Atheists in Streator, Illinois offended some Christians during Easter week by erecting a sign saying “Nobody died for our ‘sins’, Jesus Christ is a myth”. It was erected in protest against an Easter display of crosses in the same park. It caused so much offense that by Easter Sunday, the sign had disappeared and all that was left were two bent poles. In response the Atheist group, Freedom from Religion Foundation, offered a reward of $1,500 for information leading to the arrest and conviction of those responsible. They also want it treated as a hate crime. The sign in the picture is a replacement sign, to which they have added the additional message, “P.S. your god says ‘Thou Shalt Not Steal’”
Do you have an imaginary friend? If you believe in a God then the Colorado Coalition of Reason think you do. They are putting up billboards declaring that God is an imaginary friend and urging people to choose reality because it will be better for all of us. They say the billboards are not intended to cause offense, but to let like minded Atheists know that they are not alone. On their website they say they are not asking people to stop believing in their version of a supernatural being, just to stop trying to make everyone else do the same. Amen Brother. God Bless Atheism.
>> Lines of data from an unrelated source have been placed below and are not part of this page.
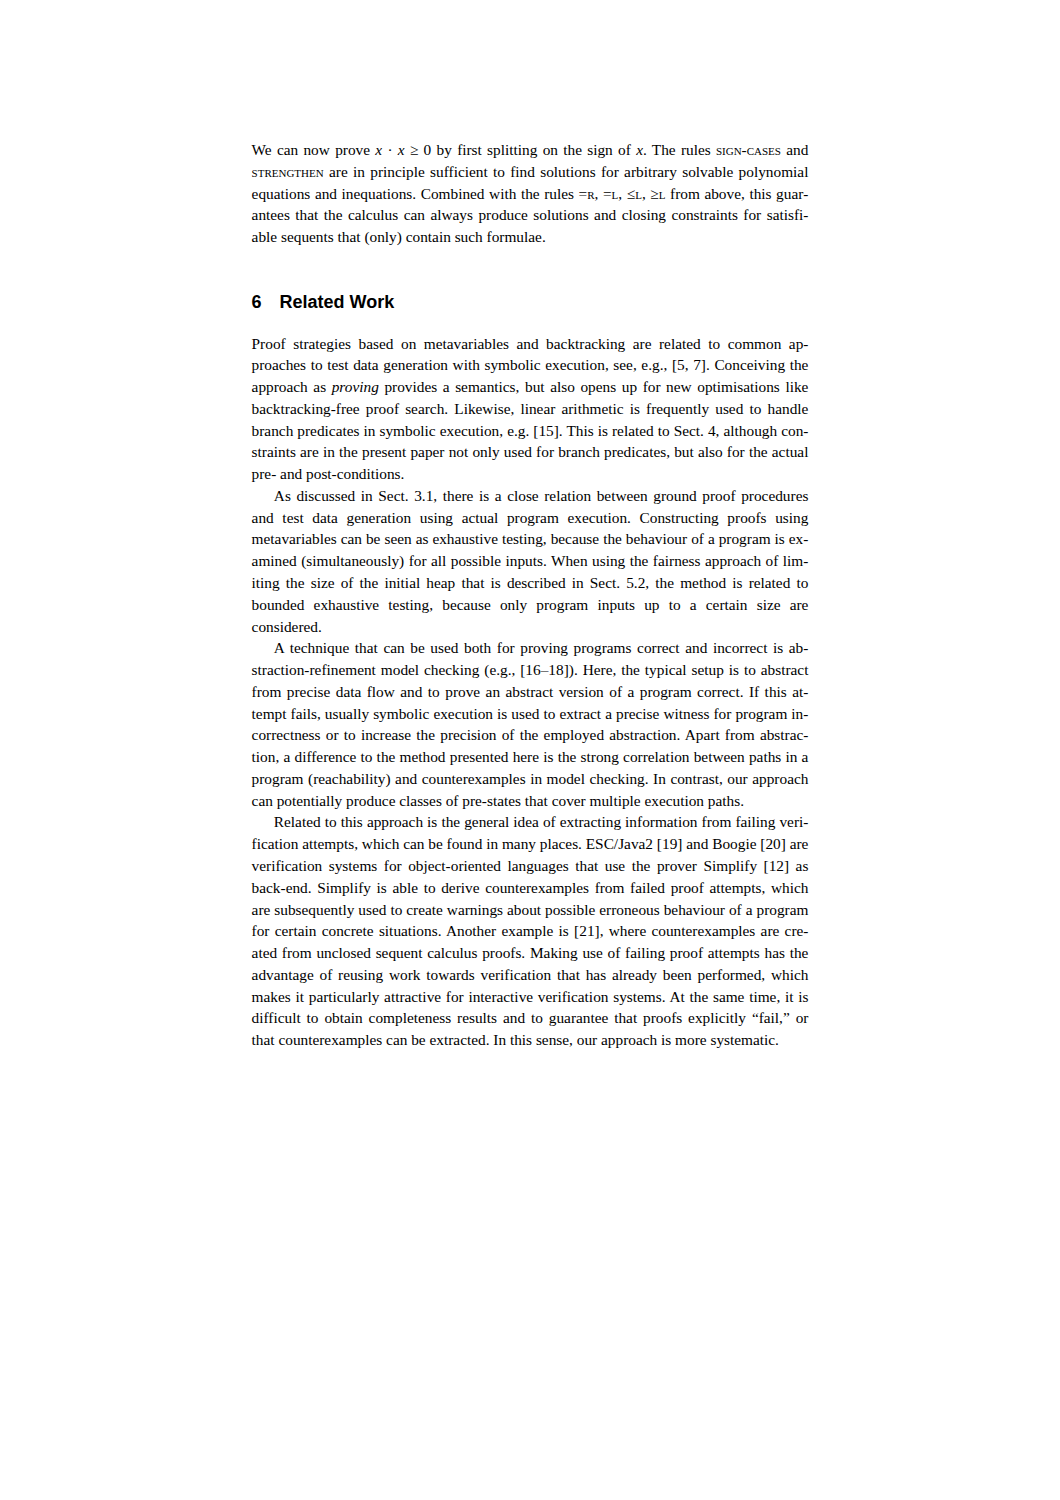We can now prove x · x ≥ 0 by first splitting on the sign of x. The rules sign-cases and strengthen are in principle sufficient to find solutions for arbitrary solvable polynomial equations and inequations. Combined with the rules =r, =l, ≤l, ≥l from above, this guarantees that the calculus can always produce solutions and closing constraints for satisfiable sequents that (only) contain such formulae.
6 Related Work
Proof strategies based on metavariables and backtracking are related to common approaches to test data generation with symbolic execution, see, e.g., [5, 7]. Conceiving the approach as proving provides a semantics, but also opens up for new optimisations like backtracking-free proof search. Likewise, linear arithmetic is frequently used to handle branch predicates in symbolic execution, e.g. [15]. This is related to Sect. 4, although constraints are in the present paper not only used for branch predicates, but also for the actual pre- and post-conditions.
As discussed in Sect. 3.1, there is a close relation between ground proof procedures and test data generation using actual program execution. Constructing proofs using metavariables can be seen as exhaustive testing, because the behaviour of a program is examined (simultaneously) for all possible inputs. When using the fairness approach of limiting the size of the initial heap that is described in Sect. 5.2, the method is related to bounded exhaustive testing, because only program inputs up to a certain size are considered.
A technique that can be used both for proving programs correct and incorrect is abstraction-refinement model checking (e.g., [16–18]). Here, the typical setup is to abstract from precise data flow and to prove an abstract version of a program correct. If this attempt fails, usually symbolic execution is used to extract a precise witness for program incorrectness or to increase the precision of the employed abstraction. Apart from abstraction, a difference to the method presented here is the strong correlation between paths in a program (reachability) and counterexamples in model checking. In contrast, our approach can potentially produce classes of pre-states that cover multiple execution paths.
Related to this approach is the general idea of extracting information from failing verification attempts, which can be found in many places. ESC/Java2 [19] and Boogie [20] are verification systems for object-oriented languages that use the prover Simplify [12] as back-end. Simplify is able to derive counterexamples from failed proof attempts, which are subsequently used to create warnings about possible erroneous behaviour of a program for certain concrete situations. Another example is [21], where counterexamples are created from unclosed sequent calculus proofs. Making use of failing proof attempts has the advantage of reusing work towards verification that has already been performed, which makes it particularly attractive for interactive verification systems. At the same time, it is difficult to obtain completeness results and to guarantee that proofs explicitly “fail,” or that counterexamples can be extracted. In this sense, our approach is more systematic.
Why do religious zealots need everyone else to believe what they believe? Family Radio spent a fortune on billboards trying to convince us that the world would end on May 21st this year. The leader of this cult is now saying that believers were saved on that day and it is now too late for salvation for the rest, although other broadcasters on the station are giving a different message. The icon on their website (wecanknow.com isn’t that ironic) is still a little calendar date of May 21, but there is no other mention of the date. They still say the world is about to end, but they are not so certain of the exact date anymore. The latest set of religious billboards to upset people are appearing in Sydney, Australia, sponsored by the Islamic group MyPeace. The slogan that seems to be causing most offense among Christians is “Jesus: Prophet of Islam”. They seem to think that would encourage Christians to see the similarities between the faiths, but it actually shows one of the fundamental differences. More details at onislam.net. Last Christmas we had an Atheist group, in New York, putting up billboards about the birth in a manger being a myth, which was counteracted by Christian billboards saying it was real. Before that it was billboards on buses, in the UK, saying there is definitely no God, again counteracted by there definitely is a God. The Universal Church Triumphant of the Apathetic Atheist has a meditation on American religious billboards. Although it all provides great amusement for Apathists, who don’t care who is right, it is an awful waste of money that could be used for better purpose. So why do people spend so much trying to convince others to share their beliefs? My guess is that it’s easier to have strong beliefs in things that have no evidence or proof, if lots of other people believe it too. We can’t all be crazy, can we?
A bus advertisement stating, “there definitely is a God” drew the largest number of complaints in 2009, according to the British Advertising Standards Authority. The campaign was organised by the Christian Party, the Trinitarian Bible society (a bible publisher) and the Russian Orthodox Church. The add was a direct response to another bus advertisement placed by the British Humanist Association which stated, “There is probably no God. Now stop worrying and enjoy your life.” The Humanist advertisement was the sixth most complained about in 2009. It’s a little disheartening to an Apathist that people are willing to go to such lengths to advertise their beliefs and that so many people care enough to complain about them.
Bus advertisements seem to be the weapon of choice for religious battles. In the US, Pamela Geller, who maintains the blog “Atlas Shrugs”, started a “Leave Islam” campaign, which she claims advertises support for Muslims fearing to leave their religion. Similar adverts were pulled in Miami after Muslims claimed they were a smoke screen for hatred, but they were re-instated following a lawsuit.